Jesús de la Rosa, Director de Asuntos Gubernamentales y RS de IBM México
En un mundo cada vez más interconectado e inteligente, las empresas buscan enfocarse en ejecutar acciones socialmente responsables de gran impacto, valor y sostenibilidad para las comunidades en las que operan.
Diez años atrás resultaría difícil comprender que el 68% de los líderes de las compañías más grandes del mundo piensen que la Responsabilidad Social Corporativa (RSC) genera un impacto positivo en sus organizaciones . Del mismo modo, diez años atrás no creeríamos que el 54% de los ejecutivos de negocios sean conscientes de que las acciones socialmente responsables de sus empresas les brindan una ventaja competitiva de valor sobre sus rivales . En pocas palabras, los esfuerzos destinados a crear o moldear una empresa socialmente responsable no son catalogados más como un “gasto” u “obligación” social de corte defensivo; hoy en día hablamos de inversión y compromiso social como oportunidad de crecimiento.
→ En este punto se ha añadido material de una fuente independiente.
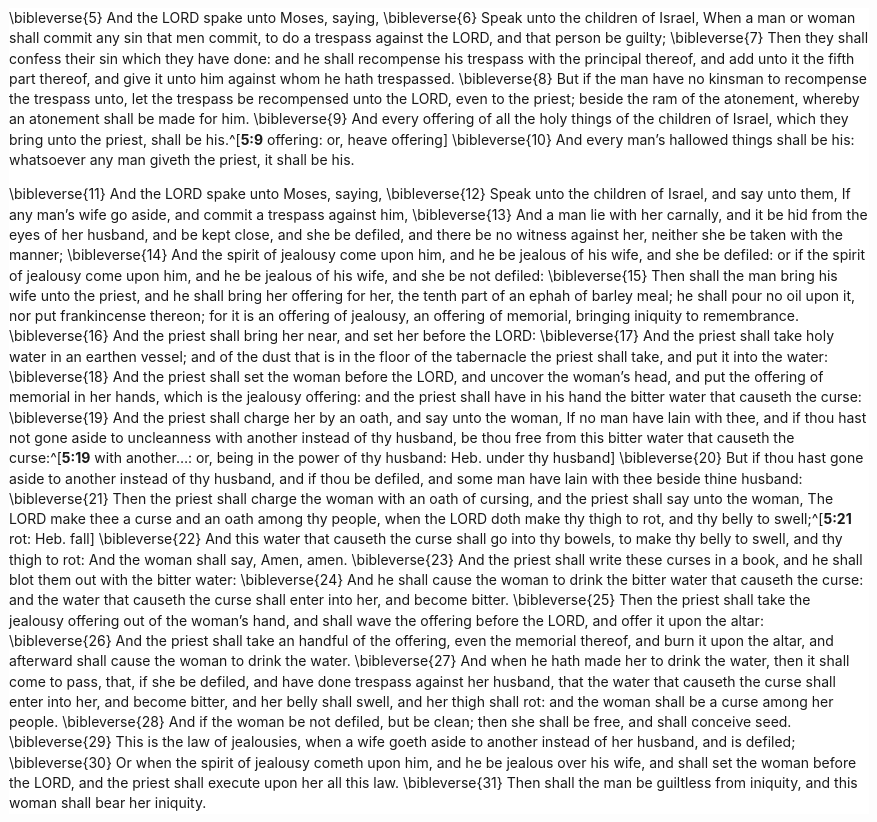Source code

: \bibleverse{5} And the LORD spake unto Moses, saying, \bibleverse{6} Speak unto the children of Israel, When a man or woman shall commit any sin that men commit, to do a trespass against the LORD, and that person be guilty; \bibleverse{7} Then they shall confess their sin which they have done: and he shall recompense his trespass with the principal thereof, and add unto it the fifth part thereof, and give it unto him against whom he hath trespassed. \bibleverse{8} But if the man have no kinsman to recompense the trespass unto, let the trespass be recompensed unto the LORD, even to the priest; beside the ram of the atonement, whereby an atonement shall be made for him. \bibleverse{9} And every offering of all the holy things of the children of Israel, which they bring unto the priest, shall be his.^[**5:9** offering: or, heave offering] \bibleverse{10} And every man’s hallowed things shall be his: whatsoever any man giveth the priest, it shall be his. 


\bibleverse{11} And the LORD spake unto Moses, saying, \bibleverse{12} Speak unto the children of Israel, and say unto them, If any man’s wife go aside, and commit a trespass against him, \bibleverse{13} And a man lie with her carnally, and it be hid from the eyes of her husband, and be kept close, and she be defiled, and there be no witness against her, neither she be taken with the manner; \bibleverse{14} And the spirit of jealousy come upon him, and he be jealous of his wife, and she be defiled: or if the spirit of jealousy come upon him, and he be jealous of his wife, and she be not defiled: \bibleverse{15} Then shall the man bring his wife unto the priest, and he shall bring her offering for her, the tenth part of an ephah of barley meal; he shall pour no oil upon it, nor put frankincense thereon; for it is an offering of jealousy, an offering of memorial, bringing iniquity to remembrance. \bibleverse{16} And the priest shall bring her near, and set her before the LORD: \bibleverse{17} And the priest shall take holy water in an earthen vessel; and of the dust that is in the floor of the tabernacle the priest shall take, and put it into the water: \bibleverse{18} And the priest shall set the woman before the LORD, and uncover the woman’s head, and put the offering of memorial in her hands, which is the jealousy offering: and the priest shall have in his hand the bitter water that causeth the curse: \bibleverse{19} And the priest shall charge her by an oath, and say unto the woman, If no man have lain with thee, and if thou hast not gone aside to uncleanness with another instead of thy husband, be thou free from this bitter water that causeth the curse:^[**5:19** with another…: or, being in the power of thy husband: Heb. under thy husband] \bibleverse{20} But if thou hast gone aside to another instead of thy husband, and if thou be defiled, and some man have lain with thee beside thine husband: \bibleverse{21} Then the priest shall charge the woman with an oath of cursing, and the priest shall say unto the woman, The LORD make thee a curse and an oath among thy people, when the LORD doth make thy thigh to rot, and thy belly to swell;^[**5:21** rot: Heb. fall] \bibleverse{22} And this water that causeth the curse shall go into thy bowels, to make thy belly to swell, and thy thigh to rot: And the woman shall say, Amen, amen. \bibleverse{23} And the priest shall write these curses in a book, and he shall blot them out with the bitter water: \bibleverse{24} And he shall cause the woman to drink the bitter water that causeth the curse: and the water that causeth the curse shall enter into her, and become bitter. \bibleverse{25} Then the priest shall take the jealousy offering out of the woman’s hand, and shall wave the offering before the LORD, and offer it upon the altar: \bibleverse{26} And the priest shall take an handful of the offering, even the memorial thereof, and burn it upon the altar, and afterward shall cause the woman to drink the water. \bibleverse{27} And when he hath made her to drink the water, then it shall come to pass, that, if she be defiled, and have done trespass against her husband, that the water that causeth the curse shall enter into her, and become bitter, and her belly shall swell, and her thigh shall rot: and the woman shall be a curse among her people. \bibleverse{28} And if the woman be not defiled, but be clean; then she shall be free, and shall conceive seed. \bibleverse{29} This is the law of jealousies, when a wife goeth aside to another instead of her husband, and is defiled; \bibleverse{30} Or when the spirit of jealousy cometh upon him, and he be jealous over his wife, and shall set the woman before the LORD, and the priest shall execute upon her all this law. \bibleverse{31} Then shall the man be guiltless from iniquity, and this woman shall bear her iniquity.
No obstante, el mundo llegó a un punto crítico de inflexión donde cuestiones recientes como la turbulencia en los mercados financieros, las preocupaciones ambientales, el abastecimiento global de comida y medicamentos, entre otros, establecen como reto a las empresas el planificar y ejecutar acciones de Responsabilidad Social Corporativa más inteligentes.
En un mundo cada vez más interconectado, globalizado y “plano”, paralelamente tenemos un mundo cada vez más inteligente. Aproximadamente 2 mil millones de personas tendrán acceso a la Web en el 2011; y estamos encaminados hacia el billón de accesorios, herramientas e infraestructuras conectadas – como autos, cámaras, carreteras, aeropuertos, bancos. Por primera vez en la historia, casi todo puede estar digitalmente interconectado. Con tanta tecnología disponible, la lista de posibilidades es interminable. Si la tecnología tiene como uno de sus objetivos el hacer más simple la vida de las personas, hoy más que nunca requerimos de ella para enfrentar el contexto actual, donde encontramos un mundo cada vez más cambiante y de coyunturas fluctuantes. Bajo este escenario, es hora de enfocar los esfuerzos de RSC en la generación de proyectos de apoyo a la comunidad sostenibles en el tiempo, pero de modo inteligente. Muchas empresas ya están trabajando en ello y, bajo esa perspectiva, no nos sorprende que los CEO’s de las organizaciones más grandes del mundo planeen aumentar en 25% su inversión en proyectos de RSC durante los próximos tres años .
Las crisis y problemas son una gran oportunidad para transformar la manera en cómo el mundo ha venido funcionando. La coyuntura actual es un móvil de mucho valor para potenciar y reforzar las acciones de Responsabilidad Social Corporativa, internas y externas, teniendo como objetivo el generar un mayor impacto en la comunidad y dejar muy claro que, en las buenas, pero, sobretodo, en lasmalas, estamos con ella. La RSC es una pieza clave en un mundo tan fluctuante e instrumentado como el de hoy; dejó de ser un acto generoso por parte de las empresas o “algo bueno para hacer” que perfila una “buena imagen” para la marca. Las acciones de Responsabilidad Social Corporativa se han convertido hoy en una herramienta fundamental que moldeará los cimientos de la empresa socialmente responsable y exitosa del futuro.